At Berlin’s Vagabund Brauerei, co-founder Matt Walthall says his craft brewery has had to adapt in several ways, from pausing its expansion plans to focusing on a very limited bottle lineup instead of the huge variety of draft styles for which it was known. Last winter, he says, Vagabund survived in part by selling takeaway drinks — and not only beer.
“We had a real big bump as well as a lot of other bars last year selling glühwein out the window,” he says with a laugh. “For a couple months we made more money selling glühwein than we did beer. That’s a real big thing here in Berlin.”
Changing the Future
The pandemic seems likely to change Europe’s hospitality industry in at least a couple of ways, according to Daniel Bart, the founder of both Eleszto, a sprawling bar and restaurant in Budapest, and Hopfenreich, a craft beer bar in Berlin. To start, many experienced workers simply left the industry for good after the first set of lockdowns.
“Most of them found an easier job,” he says. “There was like a generation who was used to this work, and now that generation has left with the pandemic. And now there’s a big problem of how to fill up the ranks in the pubs.”
A second impact? A new kind of “seasonality” in the bar business, which feels very different from the ebbs and flows of the past.
“It’s like good turnover turned into a seasonal thing,” he says. “There was this complete lockdown, which was a really bad situation for the hospitality business. It kind of recovered, but then came these upheavals when, in the summer and the spring, people wanted to make up for lost time, and taps were just flowing. It was a really big time for the pubs, and then it suddenly went down again. And then we had like two weeks in November when it was really busy again for both Hopfenreich and Eleszto, and everybody was smiling and a lot of beer was being poured and everything was really nice, and then it disappeared. It’s a nightmare.”

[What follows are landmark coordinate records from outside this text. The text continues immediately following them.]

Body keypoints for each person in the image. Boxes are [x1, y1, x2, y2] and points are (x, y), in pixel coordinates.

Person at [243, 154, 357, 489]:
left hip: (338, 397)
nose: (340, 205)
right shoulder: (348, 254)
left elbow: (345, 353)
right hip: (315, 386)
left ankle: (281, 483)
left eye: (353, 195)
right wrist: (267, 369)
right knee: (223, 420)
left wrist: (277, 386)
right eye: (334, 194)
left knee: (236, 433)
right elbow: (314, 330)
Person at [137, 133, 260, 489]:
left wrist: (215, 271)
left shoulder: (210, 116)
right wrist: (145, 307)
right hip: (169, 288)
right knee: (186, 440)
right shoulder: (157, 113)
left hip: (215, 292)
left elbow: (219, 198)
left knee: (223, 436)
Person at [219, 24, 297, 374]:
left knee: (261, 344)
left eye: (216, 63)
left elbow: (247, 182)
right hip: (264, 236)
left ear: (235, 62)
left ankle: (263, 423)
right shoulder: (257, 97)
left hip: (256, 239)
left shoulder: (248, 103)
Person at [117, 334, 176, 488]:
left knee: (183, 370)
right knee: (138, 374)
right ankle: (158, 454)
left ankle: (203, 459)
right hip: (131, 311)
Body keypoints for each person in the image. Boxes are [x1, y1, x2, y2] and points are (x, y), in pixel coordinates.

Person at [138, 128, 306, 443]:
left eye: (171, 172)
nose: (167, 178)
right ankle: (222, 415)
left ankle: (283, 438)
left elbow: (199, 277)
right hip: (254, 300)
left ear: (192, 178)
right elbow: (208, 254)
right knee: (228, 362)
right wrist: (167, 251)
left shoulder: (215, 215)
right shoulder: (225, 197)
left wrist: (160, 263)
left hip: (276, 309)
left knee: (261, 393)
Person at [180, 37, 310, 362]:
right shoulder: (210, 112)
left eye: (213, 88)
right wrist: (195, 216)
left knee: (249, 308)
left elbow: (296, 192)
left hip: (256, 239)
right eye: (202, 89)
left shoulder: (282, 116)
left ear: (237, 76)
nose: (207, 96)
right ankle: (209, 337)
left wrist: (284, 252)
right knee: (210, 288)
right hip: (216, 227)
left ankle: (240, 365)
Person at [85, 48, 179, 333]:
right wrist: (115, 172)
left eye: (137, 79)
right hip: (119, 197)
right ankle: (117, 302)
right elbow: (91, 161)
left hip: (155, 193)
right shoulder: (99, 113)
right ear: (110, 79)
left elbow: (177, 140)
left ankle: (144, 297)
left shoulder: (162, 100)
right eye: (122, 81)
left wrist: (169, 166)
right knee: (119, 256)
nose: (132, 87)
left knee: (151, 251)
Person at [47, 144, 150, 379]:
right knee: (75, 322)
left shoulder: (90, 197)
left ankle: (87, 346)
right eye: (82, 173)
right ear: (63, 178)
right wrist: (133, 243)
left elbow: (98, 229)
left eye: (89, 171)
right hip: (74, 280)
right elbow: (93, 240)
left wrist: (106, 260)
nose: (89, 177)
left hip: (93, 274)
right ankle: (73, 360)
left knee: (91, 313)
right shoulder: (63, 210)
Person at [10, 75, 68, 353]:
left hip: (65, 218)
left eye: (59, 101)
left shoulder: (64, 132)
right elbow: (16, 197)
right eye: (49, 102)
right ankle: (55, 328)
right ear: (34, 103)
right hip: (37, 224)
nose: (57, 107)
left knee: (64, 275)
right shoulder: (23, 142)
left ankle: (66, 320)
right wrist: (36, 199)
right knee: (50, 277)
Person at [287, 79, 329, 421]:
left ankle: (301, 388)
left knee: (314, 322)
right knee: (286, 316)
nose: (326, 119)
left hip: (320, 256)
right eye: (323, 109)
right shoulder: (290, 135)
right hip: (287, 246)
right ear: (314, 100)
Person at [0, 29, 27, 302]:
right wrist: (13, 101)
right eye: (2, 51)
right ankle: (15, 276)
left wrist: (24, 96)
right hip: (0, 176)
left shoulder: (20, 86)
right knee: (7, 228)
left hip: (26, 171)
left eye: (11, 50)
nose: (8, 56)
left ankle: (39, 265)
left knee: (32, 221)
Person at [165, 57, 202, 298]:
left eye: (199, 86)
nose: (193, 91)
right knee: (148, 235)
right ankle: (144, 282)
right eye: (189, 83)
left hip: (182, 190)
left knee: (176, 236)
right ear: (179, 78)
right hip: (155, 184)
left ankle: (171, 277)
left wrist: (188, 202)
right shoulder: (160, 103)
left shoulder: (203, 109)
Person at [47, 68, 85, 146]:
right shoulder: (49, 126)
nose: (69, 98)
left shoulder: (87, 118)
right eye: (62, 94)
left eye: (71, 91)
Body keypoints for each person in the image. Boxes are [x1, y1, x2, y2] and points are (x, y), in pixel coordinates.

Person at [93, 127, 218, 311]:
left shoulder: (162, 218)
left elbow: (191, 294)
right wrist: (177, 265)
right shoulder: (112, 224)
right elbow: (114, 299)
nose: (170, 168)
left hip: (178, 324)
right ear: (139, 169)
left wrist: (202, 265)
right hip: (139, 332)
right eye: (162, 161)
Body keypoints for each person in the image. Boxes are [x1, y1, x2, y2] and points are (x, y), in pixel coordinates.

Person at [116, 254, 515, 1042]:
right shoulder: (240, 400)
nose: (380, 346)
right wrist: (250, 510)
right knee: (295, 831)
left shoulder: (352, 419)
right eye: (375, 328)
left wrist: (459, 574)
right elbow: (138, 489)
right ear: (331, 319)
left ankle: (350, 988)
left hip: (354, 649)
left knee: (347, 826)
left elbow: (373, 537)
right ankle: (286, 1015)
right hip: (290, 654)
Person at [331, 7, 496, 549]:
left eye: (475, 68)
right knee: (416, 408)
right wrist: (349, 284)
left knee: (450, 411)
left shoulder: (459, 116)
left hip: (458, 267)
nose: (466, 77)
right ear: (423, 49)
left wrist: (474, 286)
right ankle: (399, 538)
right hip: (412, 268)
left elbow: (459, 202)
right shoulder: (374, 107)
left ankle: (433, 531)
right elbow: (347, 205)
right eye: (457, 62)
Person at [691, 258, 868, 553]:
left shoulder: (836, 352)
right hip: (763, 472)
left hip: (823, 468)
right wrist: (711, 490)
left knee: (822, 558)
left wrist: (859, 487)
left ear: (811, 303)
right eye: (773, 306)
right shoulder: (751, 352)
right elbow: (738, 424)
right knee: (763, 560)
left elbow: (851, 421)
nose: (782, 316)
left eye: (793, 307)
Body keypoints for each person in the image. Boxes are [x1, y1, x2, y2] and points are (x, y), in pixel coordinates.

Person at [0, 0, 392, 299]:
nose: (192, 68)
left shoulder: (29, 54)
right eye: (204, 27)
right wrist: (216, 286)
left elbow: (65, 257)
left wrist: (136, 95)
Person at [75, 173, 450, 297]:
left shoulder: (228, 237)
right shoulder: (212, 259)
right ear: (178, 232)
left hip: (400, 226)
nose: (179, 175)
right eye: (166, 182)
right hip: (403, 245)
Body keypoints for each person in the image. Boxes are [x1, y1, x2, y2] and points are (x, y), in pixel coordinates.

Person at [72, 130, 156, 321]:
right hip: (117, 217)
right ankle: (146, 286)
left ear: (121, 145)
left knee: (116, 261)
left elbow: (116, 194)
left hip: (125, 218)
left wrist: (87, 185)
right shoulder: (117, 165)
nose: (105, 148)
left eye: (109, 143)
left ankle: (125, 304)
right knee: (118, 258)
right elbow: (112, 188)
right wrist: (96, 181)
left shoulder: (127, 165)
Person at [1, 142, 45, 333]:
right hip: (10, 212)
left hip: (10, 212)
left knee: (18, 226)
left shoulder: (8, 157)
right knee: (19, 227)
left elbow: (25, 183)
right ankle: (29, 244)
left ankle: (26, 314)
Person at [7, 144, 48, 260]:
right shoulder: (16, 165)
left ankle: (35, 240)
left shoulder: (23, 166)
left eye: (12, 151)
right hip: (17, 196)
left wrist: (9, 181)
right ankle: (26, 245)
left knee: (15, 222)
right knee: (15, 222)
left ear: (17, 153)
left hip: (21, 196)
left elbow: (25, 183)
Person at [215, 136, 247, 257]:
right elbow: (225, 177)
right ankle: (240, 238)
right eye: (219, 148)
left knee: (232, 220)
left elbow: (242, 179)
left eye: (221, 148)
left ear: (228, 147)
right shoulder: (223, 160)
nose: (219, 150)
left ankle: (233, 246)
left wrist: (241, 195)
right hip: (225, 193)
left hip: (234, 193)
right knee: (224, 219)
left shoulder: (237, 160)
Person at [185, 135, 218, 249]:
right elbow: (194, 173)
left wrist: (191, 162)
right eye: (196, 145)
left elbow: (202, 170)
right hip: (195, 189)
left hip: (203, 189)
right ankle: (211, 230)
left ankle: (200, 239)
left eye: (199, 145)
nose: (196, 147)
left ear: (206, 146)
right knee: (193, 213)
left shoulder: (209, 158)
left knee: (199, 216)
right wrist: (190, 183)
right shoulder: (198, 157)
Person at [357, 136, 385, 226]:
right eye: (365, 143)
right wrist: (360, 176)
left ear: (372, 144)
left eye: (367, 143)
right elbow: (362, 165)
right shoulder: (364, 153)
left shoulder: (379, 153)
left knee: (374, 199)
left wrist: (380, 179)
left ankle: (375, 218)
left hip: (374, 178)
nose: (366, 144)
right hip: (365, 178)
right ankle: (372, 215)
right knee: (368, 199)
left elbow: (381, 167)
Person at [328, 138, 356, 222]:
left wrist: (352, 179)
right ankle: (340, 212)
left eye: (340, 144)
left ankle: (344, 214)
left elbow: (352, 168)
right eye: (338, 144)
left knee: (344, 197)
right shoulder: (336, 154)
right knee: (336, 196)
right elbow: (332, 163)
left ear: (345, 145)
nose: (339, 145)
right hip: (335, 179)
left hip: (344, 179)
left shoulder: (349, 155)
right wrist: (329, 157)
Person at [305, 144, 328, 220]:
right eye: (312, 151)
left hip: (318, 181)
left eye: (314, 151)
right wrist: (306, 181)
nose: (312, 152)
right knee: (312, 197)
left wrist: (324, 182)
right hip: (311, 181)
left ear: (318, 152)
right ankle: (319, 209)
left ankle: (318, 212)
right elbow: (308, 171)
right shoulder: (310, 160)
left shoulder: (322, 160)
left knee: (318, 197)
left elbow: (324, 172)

Going forward, many in the industry are looking for new strategies. Vagabund should be in good shape thanks in part to a successful crowd-investing campaign this winter, but if the pandemic gets worse, a lot of hospitality businesses in Berlin and elsewhere simply won’t survive, Walthall says. If the public health situation does improve again, Vagabund and many others in Europe are hoping to get back to something close to normal in 2022.
“Maybe once it starts to warm up in the spring and the numbers go back down again, we can at least have the beer garden open and the outdoor space and have more direct contact with customers,” Walthall says. “People still are going out, but it’s certainly not where it used to be. I really miss the days where our taproom was packed with a hundred people in a 50- square-meter space.”